On Tuesday, Schlax finalized the curriculum for the groundbreaking course, which had 25 students enrolled as of mid-June. The class is an elective and will last a semester, as well as count toward the San Francisco Unified School District’s rigorous graduation requirements that ensure students are eligible for University of California or California State University.
While the class marks the first on-site LGBT lessons taught in the SFUSD, the district for years has strived to provide more inclusionary courses, particularly following a Board of Education resolution approved in 2010 to expand services for LGBT students.
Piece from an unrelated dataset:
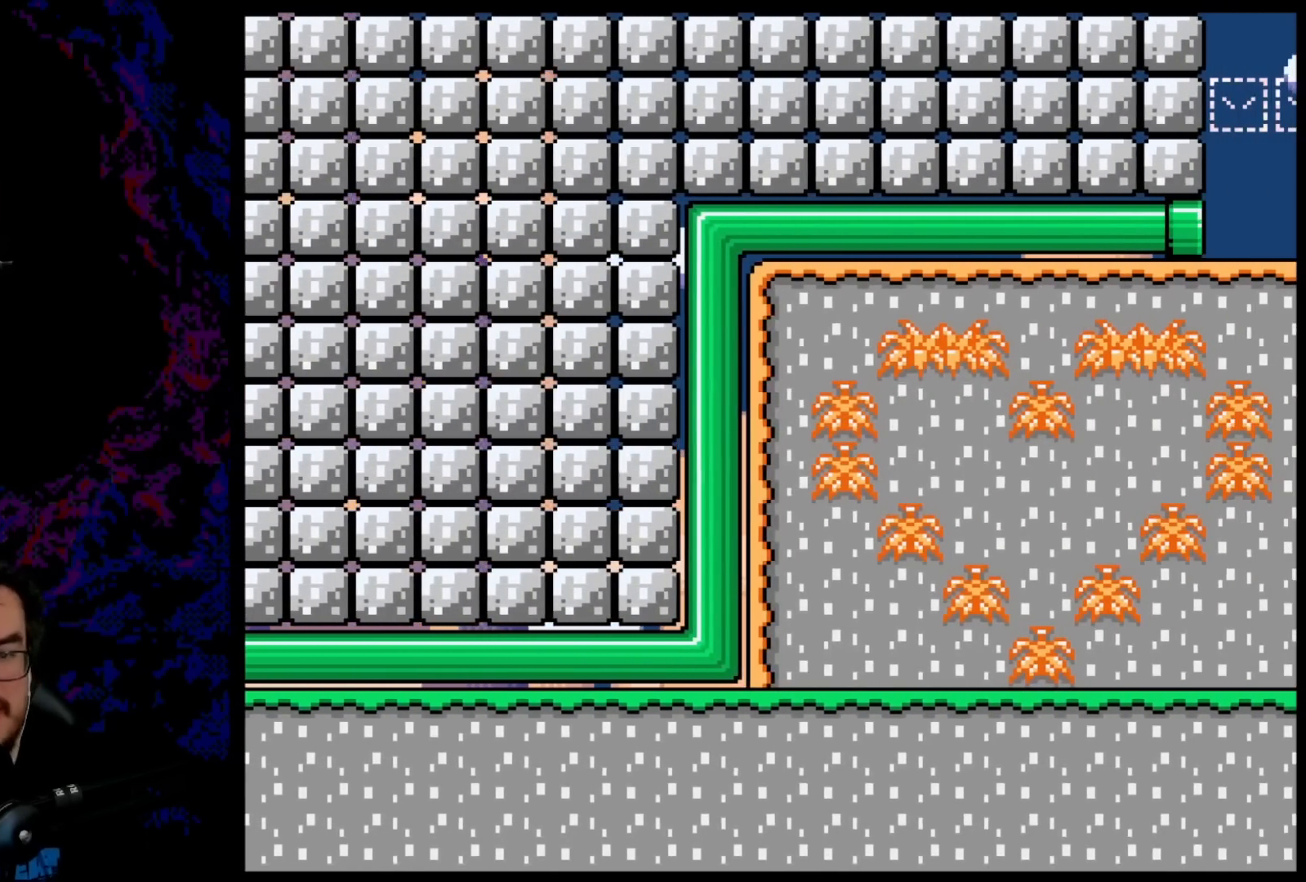
{"buttons": ["B", "Y", "DPAD_RIGHT"], "events": []}
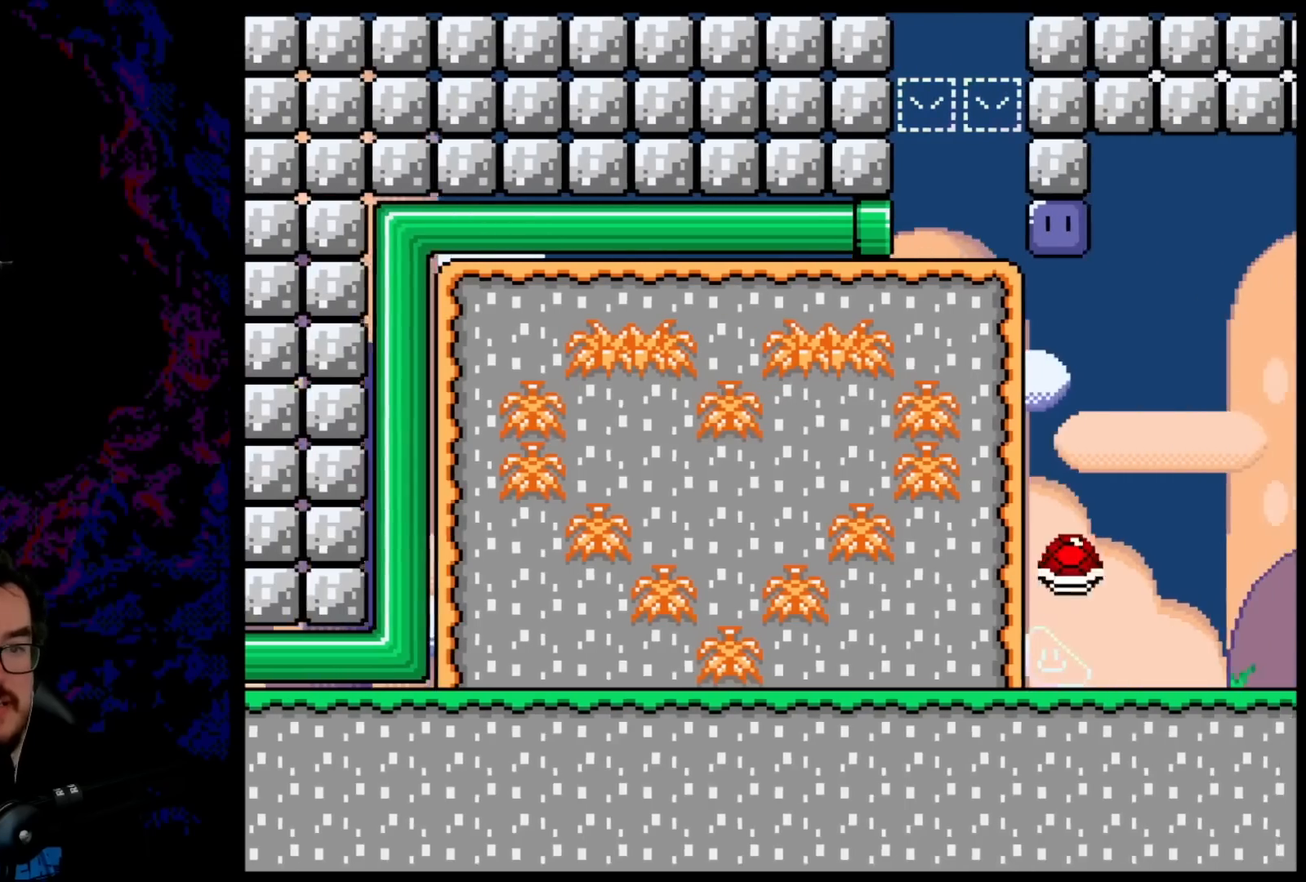
{"buttons": ["B", "Y", "DPAD_RIGHT"], "events": []}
A district-funded course was offered in 2011 at Lyric, a San Francisco-based LGBT organization for youths, but that class was only available on Saturdays.
And the latest effort couldn’t come a moment too soon as the nation faces an LGBT crusade that in some ways mirrors the Civil Rights Movement of the 1950s and 60s, Schlax noted.
“We’re moving towards marriage equality, we’re moving toward same-sex couples being able to adopt in all states, we’re moving towards all sorts of workplace protections,” she said.
The LGBT studies class will be broken into three units, beginning with basic terminology, followed by identities and the history of LGBT leaders including the late Supervisor Harvey Milk and the AIDS pandemic of the 1980s. The third unit will look at the current portrayal of those who identify as LGBT.
Schlax said there will also be a week to focus on transgender issues and the perception of LGBT people worldwide, including the opposition and persecution they face.
The class will include a field trip to San Francisco’s GLBT History Museum, which will allow students to learn from the museum’s 30-year-old archive.
“The archive was formed in 1985 in the height of the AIDS pandemic when no one would take our materials because of prejudice,” said Daryl Carr, acting executive director of the museum.
The museum also offers artwork, pictures, costumes and other artifacts — including a chair that belonged to Milk — that will give students a snapshot of various LGBT stories in The City, Carr said.
“It’s as relevant for kids today to know that how freedom is earned by both struggle and triumph,” he added.
Brian Kohn, principal at Ruth Asawa San Francisco School of the Arts, said he’s particularly interested in how an LGBT studies course will influence the school, where more students — nearly 30 percent — identify as LGBT or questioning than at any other public high school in The City, according to district officials.
“Certainly for those students who identify as LGBTQ the impact of this course could not be underestimated,” Kohn wrote in an email to the Examiner. “For those students who take the course and don’t identify as LGBTQ, this course will build understanding and compassion that in every case serves us all.”
Schlax was quick to recognize that offering such a class, while encouraged in a city like San Francisco, may not be as widely accepted elsewhere. She cited an instance this month of a teacher in North Carolina who resigned after reading third grade students a story about a gay couple, which sparked an outcry from some parents.
“We’re lucky, my school is very lucky, we have that privilege of support for the LGBT community and students who clearly feel very safe identifying themselves as part of that community,” Schlax said.
“We should really take advantage of the fact that we can develop this, work on this, and make something that would be helpful somewhere else.”